:: TASK DESCRIPTION ::
Transcribe, without alteration, only the lines from the one containing "629 627 0.29" through the last line of the material, both ends included.

------------------------------------------------

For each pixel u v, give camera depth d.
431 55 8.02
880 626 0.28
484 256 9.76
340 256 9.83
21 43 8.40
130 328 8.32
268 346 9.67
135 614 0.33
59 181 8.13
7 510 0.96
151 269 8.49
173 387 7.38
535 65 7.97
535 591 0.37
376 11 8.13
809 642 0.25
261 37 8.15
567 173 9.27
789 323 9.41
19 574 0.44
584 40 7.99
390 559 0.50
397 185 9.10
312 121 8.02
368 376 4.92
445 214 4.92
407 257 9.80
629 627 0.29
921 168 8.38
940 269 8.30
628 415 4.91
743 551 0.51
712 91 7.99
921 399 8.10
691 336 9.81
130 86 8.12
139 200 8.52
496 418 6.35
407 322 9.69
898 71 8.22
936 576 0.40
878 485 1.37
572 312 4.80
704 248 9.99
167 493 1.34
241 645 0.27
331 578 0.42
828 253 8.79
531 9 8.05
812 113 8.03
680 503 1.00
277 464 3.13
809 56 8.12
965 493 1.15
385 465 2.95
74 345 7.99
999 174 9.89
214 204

------------------------------------------------

:: SOLUTION TO THIS TASK ::
629 627 0.29
921 168 8.38
940 269 8.30
628 415 4.91
743 551 0.51
712 91 7.99
921 399 8.10
691 336 9.81
130 86 8.12
139 200 8.52
496 418 6.35
407 322 9.69
898 71 8.22
936 576 0.40
878 485 1.37
572 312 4.80
704 248 9.99
167 493 1.34
241 645 0.27
331 578 0.42
828 253 8.79
531 9 8.05
812 113 8.03
680 503 1.00
277 464 3.13
809 56 8.12
965 493 1.15
385 465 2.95
74 345 7.99
999 174 9.89
214 204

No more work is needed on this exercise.